WHAT THIS TASK INVOLVES
Please give back every entry in full, word for word, but none of the pictures.

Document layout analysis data
= Beginning of Section =

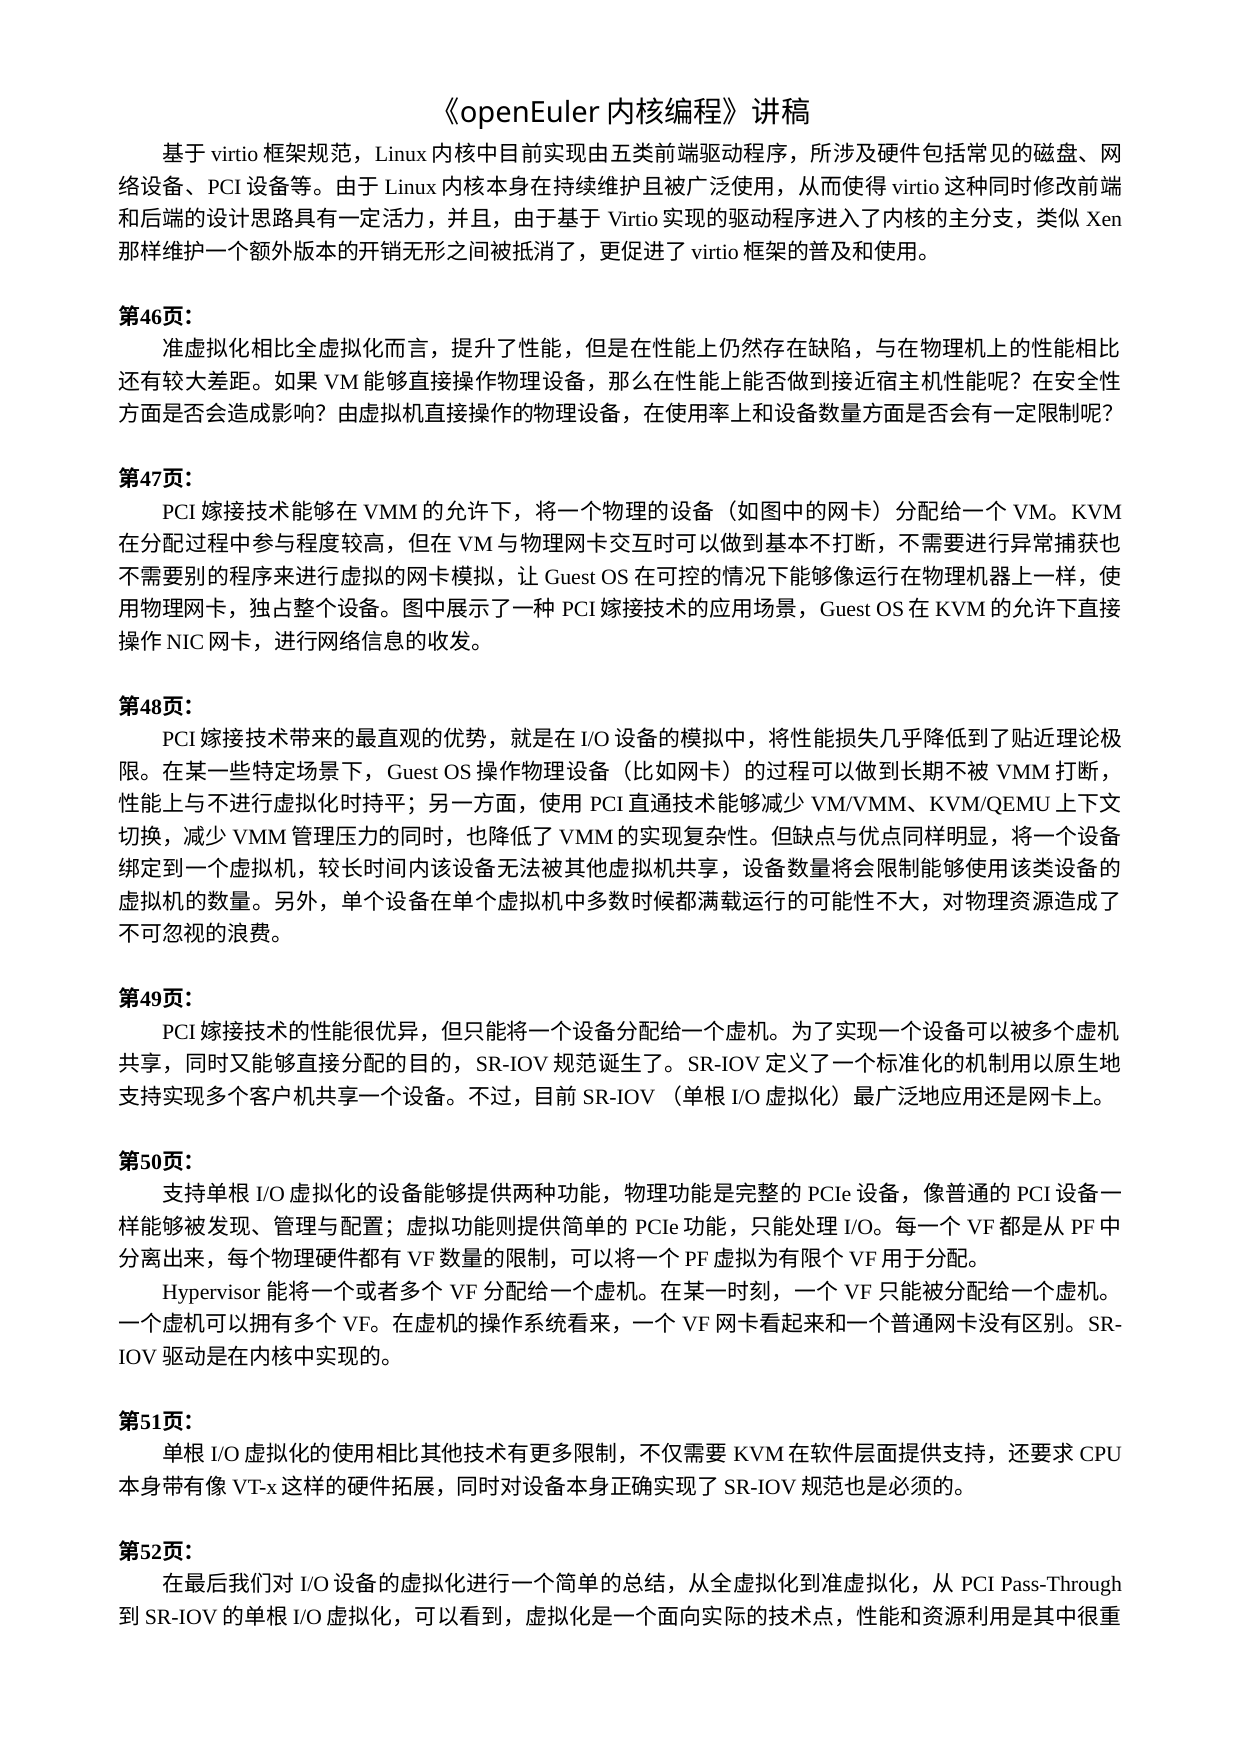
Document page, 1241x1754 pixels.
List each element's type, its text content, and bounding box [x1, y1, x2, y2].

text Hypervisor 能将一个或者多个 VF 分配给一个虚机。在某一时刻，一个 VF 只能被分配给一个虚机。一个虚机可以拥有多个 VF。在虚机的操作系统看来，一个 VF 网卡看起来和一个普通网卡没有区别。SR-IOV 驱动是在内核中实现的。 [118, 1273, 1122, 1371]
text PCI嫁接技术的性能很优异，但只能将一个设备分配给一个虚机。为了实现一个设备可以被多个虚机共享，同时又能够直接分配的目的，SR-IOV规范诞生了。SR-IOV定义了一个标准化的机制用以原生地支持实现多个客户机共享一个设备。不过，目前 SR-IOV （单根 I/O 虚拟化）最广泛地应用还是网卡上。 [118, 1013, 1122, 1111]
text PCI嫁接技术带来的最直观的优势，就是在I/O设备的模拟中，将性能损失几乎降低到了贴近理论极限。在某一些特定场景下，Guest OS操作物理设备（比如网卡）的过程可以做到长期不被VMM打断，性能上与不进行虚拟化时持平；另一方面，使用PCI直通技术能够减少VM/VMM、KVM/QEMU上下文切换，减少VMM管理压力的同时，也降低了VMM的实现复杂性。但缺点与优点同样明显，将一个设备绑定到一个虚拟机，较长时间内该设备无法被其他虚拟机共享，设备数量将会限制能够使用该类设备的虚拟机的数量。另外，单个设备在单个虚拟机中多数时候都满载运行的可能性不大，对物理资源造成了不可忽视的浪费。 [118, 721, 1122, 948]
text PCI嫁接技术能够在VMM的允许下，将一个物理的设备（如图中的网卡）分配给一个VM。KVM在分配过程中参与程度较高，但在VM与物理网卡交互时可以做到基本不打断，不需要进行异常捕获也不需要别的程序来进行虚拟的网卡模拟，让Guest OS在可控的情况下能够像运行在物理机器上一样，使用物理网卡，独占整个设备。图中展示了一种PCI嫁接技术的应用场景，Guest OS在KVM的允许下直接操作NIC网卡，进行网络信息的收发。 [118, 493, 1122, 656]
text 基于virtio框架规范，Linux内核中目前实现由五类前端驱动程序，所涉及硬件包括常见的磁盘、网络设备、PCI设备等。由于Linux内核本身在持续维护且被广泛使用，从而使得virtio这种同时修改前端和后端的设计思路具有一定活力，并且，由于基于Virtio实现的驱动程序进入了内核的主分支，类似Xen那样维护一个额外版本的开销无形之间被抵消了，更促进了virtio框架的普及和使用。 [118, 136, 1122, 266]
text 单根I/O虚拟化的使用相比其他技术有更多限制，不仅需要KVM在软件层面提供支持，还要求CPU本身带有像VT-x这样的硬件拓展，同时对设备本身正确实现了SR-IOV规范也是必须的。 [118, 1436, 1122, 1501]
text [118, 1566, 1122, 1631]
text 支持单根I/O虚拟化的设备能够提供两种功能，物理功能是完整的PCIe设备，像普通的PCI设备一样能够被发现、管理与配置；虚拟功能则提供简单的PCIe功能，只能处理I/O。每一个VF都是从PF中分离出来，每个物理硬件都有VF数量的限制，可以将一个PF虚拟为有限个VF用于分配。 [118, 1176, 1122, 1273]
list 准虚拟化相比全虚拟化而言，提升了性能，但是在性能上仍然存在缺陷，与在物理机上的性能相比还有较大差距。如果VM能够直接操作物理设备，那么在性能上能否做到接近宿主机性能呢？在安全性方面是否会造成影响？由虚拟机直接操作的物理设备，在使用率上和设备数量方面是否会有一定限制呢？ [118, 331, 1122, 428]
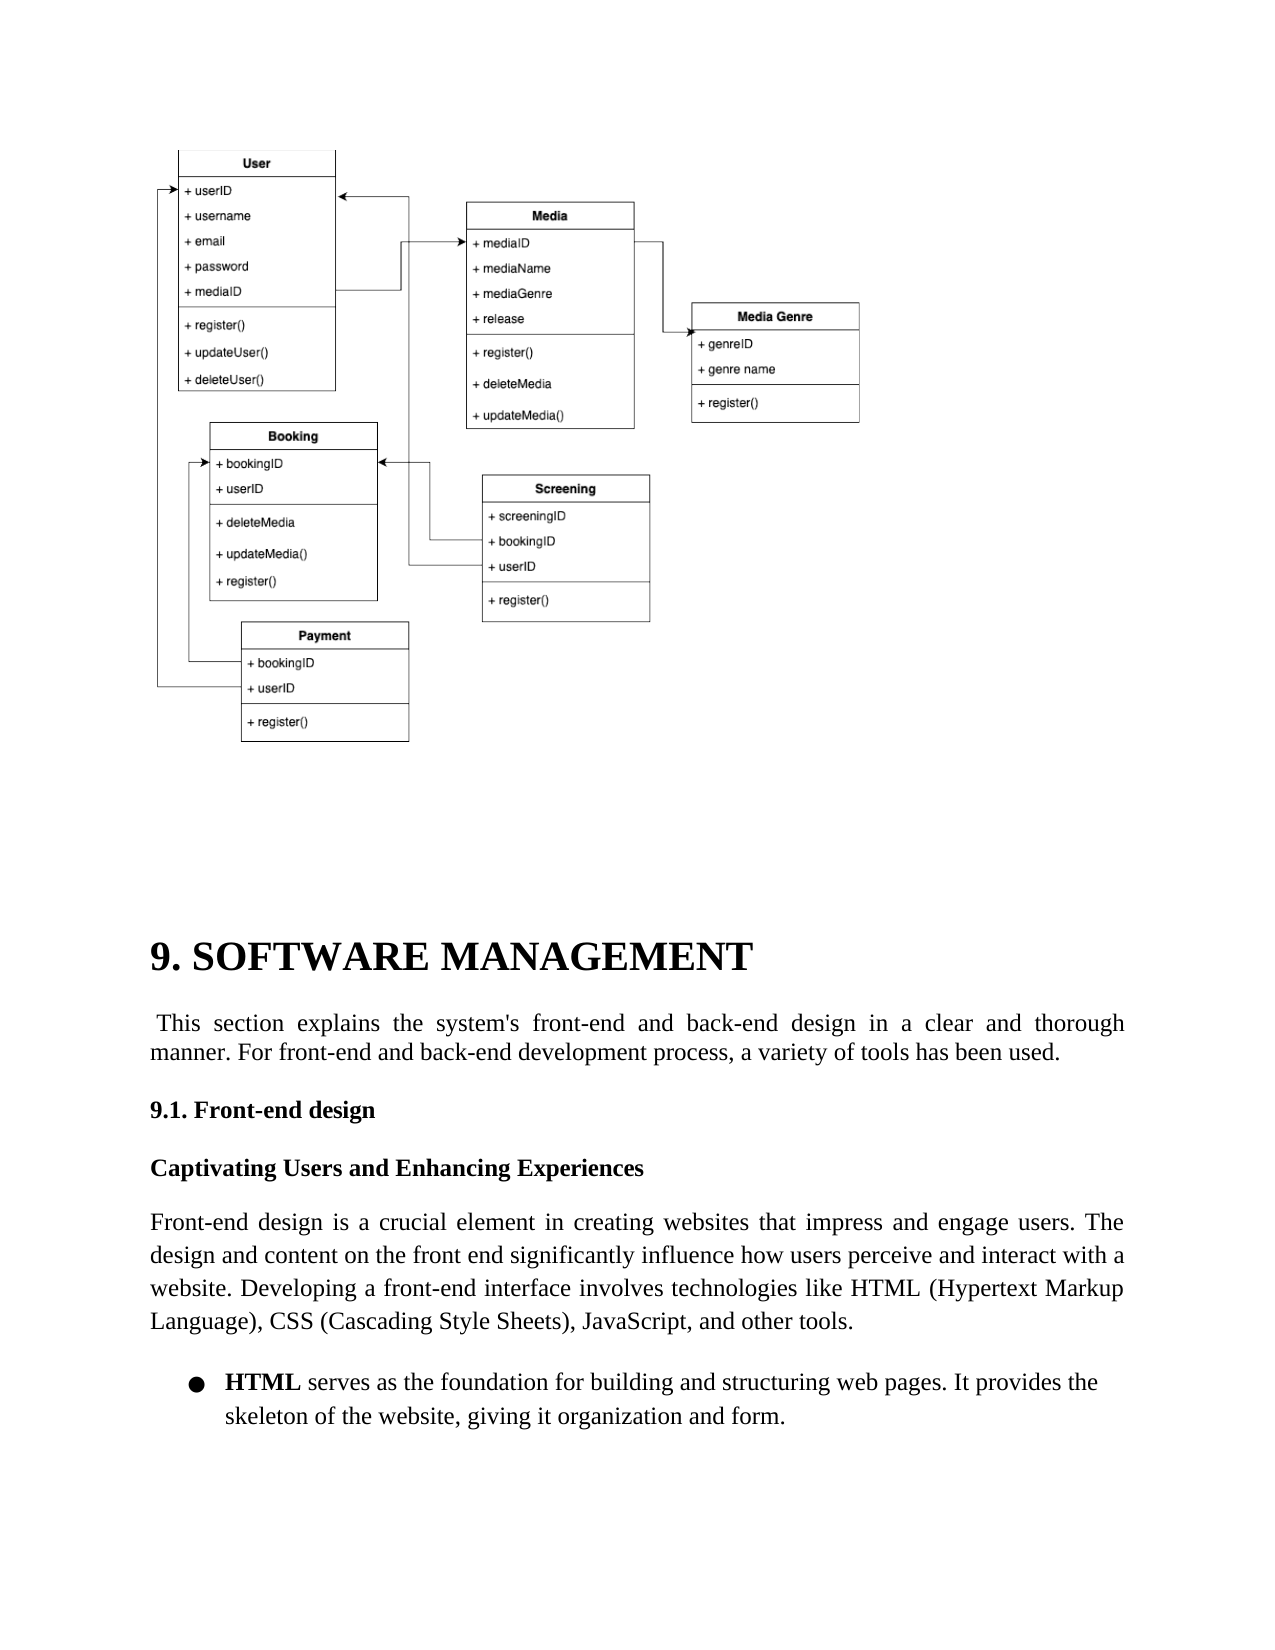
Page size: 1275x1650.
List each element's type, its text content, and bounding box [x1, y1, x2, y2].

text This section explains the system's front-end and back-end design in a clear and thorough manner. For front-end and back-end development process, a variety of tools has been used. [150, 1008, 1125, 1066]
text Captivating Users and Enhancing Experiences [150, 1153, 1162, 1182]
subtitle Front-end design [150, 1095, 1162, 1124]
picture [157, 150, 860, 742]
subtitle SOFTWARE MANAGEMENT [150, 932, 1162, 980]
text Front-end design is a crucial element in creating websites that impress and engage users. The design and content on the front end significantly influence how users perceive and interact with a website. Developing a front-end interface involves technologies like HTML (Hypertext Markup Language), CSS (Cascading Style Sheets), JavaScript, and other tools. [150, 1207, 1125, 1335]
list HTML serves as the foundation for building and structuring web pages. It provides the skeleton of the website, giving it organization and form. [187, 1367, 1124, 1430]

= End of Section =

OUTPUT BELOW
Document page, 1241x1754 pixels.
List each element's type, its text content, and bounding box [x1, y1, x2, y2].

text Hypervisor 能将一个或者多个 VF 分配给一个虚机。在某一时刻，一个 VF 只能被分配给一个虚机。一个虚机可以拥有多个 VF。在虚机的操作系统看来，一个 VF 网卡看起来和一个普通网卡没有区别。SR-IOV 驱动是在内核中实现的。 [118, 1273, 1122, 1371]
text PCI嫁接技术的性能很优异，但只能将一个设备分配给一个虚机。为了实现一个设备可以被多个虚机共享，同时又能够直接分配的目的，SR-IOV规范诞生了。SR-IOV定义了一个标准化的机制用以原生地支持实现多个客户机共享一个设备。不过，目前 SR-IOV （单根 I/O 虚拟化）最广泛地应用还是网卡上。 [118, 1013, 1122, 1111]
text PCI嫁接技术带来的最直观的优势，就是在I/O设备的模拟中，将性能损失几乎降低到了贴近理论极限。在某一些特定场景下，Guest OS操作物理设备（比如网卡）的过程可以做到长期不被VMM打断，性能上与不进行虚拟化时持平；另一方面，使用PCI直通技术能够减少VM/VMM、KVM/QEMU上下文切换，减少VMM管理压力的同时，也降低了VMM的实现复杂性。但缺点与优点同样明显，将一个设备绑定到一个虚拟机，较长时间内该设备无法被其他虚拟机共享，设备数量将会限制能够使用该类设备的虚拟机的数量。另外，单个设备在单个虚拟机中多数时候都满载运行的可能性不大，对物理资源造成了不可忽视的浪费。 [118, 721, 1122, 948]
text PCI嫁接技术能够在VMM的允许下，将一个物理的设备（如图中的网卡）分配给一个VM。KVM在分配过程中参与程度较高，但在VM与物理网卡交互时可以做到基本不打断，不需要进行异常捕获也不需要别的程序来进行虚拟的网卡模拟，让Guest OS在可控的情况下能够像运行在物理机器上一样，使用物理网卡，独占整个设备。图中展示了一种PCI嫁接技术的应用场景，Guest OS在KVM的允许下直接操作NIC网卡，进行网络信息的收发。 [118, 493, 1122, 656]
text 基于virtio框架规范，Linux内核中目前实现由五类前端驱动程序，所涉及硬件包括常见的磁盘、网络设备、PCI设备等。由于Linux内核本身在持续维护且被广泛使用，从而使得virtio这种同时修改前端和后端的设计思路具有一定活力，并且，由于基于Virtio实现的驱动程序进入了内核的主分支，类似Xen那样维护一个额外版本的开销无形之间被抵消了，更促进了virtio框架的普及和使用。 [118, 136, 1122, 266]
text 单根I/O虚拟化的使用相比其他技术有更多限制，不仅需要KVM在软件层面提供支持，还要求CPU本身带有像VT-x这样的硬件拓展，同时对设备本身正确实现了SR-IOV规范也是必须的。 [118, 1436, 1122, 1501]
text [118, 1566, 1122, 1631]
text 支持单根I/O虚拟化的设备能够提供两种功能，物理功能是完整的PCIe设备，像普通的PCI设备一样能够被发现、管理与配置；虚拟功能则提供简单的PCIe功能，只能处理I/O。每一个VF都是从PF中分离出来，每个物理硬件都有VF数量的限制，可以将一个PF虚拟为有限个VF用于分配。 [118, 1176, 1122, 1273]
list 准虚拟化相比全虚拟化而言，提升了性能，但是在性能上仍然存在缺陷，与在物理机上的性能相比还有较大差距。如果VM能够直接操作物理设备，那么在性能上能否做到接近宿主机性能呢？在安全性方面是否会造成影响？由虚拟机直接操作的物理设备，在使用率上和设备数量方面是否会有一定限制呢？ [118, 331, 1122, 428]
Page size: 1275x1650.
List each element's type, its text content, and bounding box [x1, y1, x2, y2].

text This section explains the system's front-end and back-end design in a clear and thorough manner. For front-end and back-end development process, a variety of tools has been used. [150, 1008, 1125, 1066]
text Captivating Users and Enhancing Experiences [150, 1153, 1162, 1182]
subtitle Front-end design [150, 1095, 1162, 1124]
picture [157, 150, 860, 742]
subtitle SOFTWARE MANAGEMENT [150, 932, 1162, 980]
text Front-end design is a crucial element in creating websites that impress and engage users. The design and content on the front end significantly influence how users perceive and interact with a website. Developing a front-end interface involves technologies like HTML (Hypertext Markup Language), CSS (Cascading Style Sheets), JavaScript, and other tools. [150, 1207, 1125, 1335]
list HTML serves as the foundation for building and structuring web pages. It provides the skeleton of the website, giving it organization and form. [187, 1367, 1124, 1430]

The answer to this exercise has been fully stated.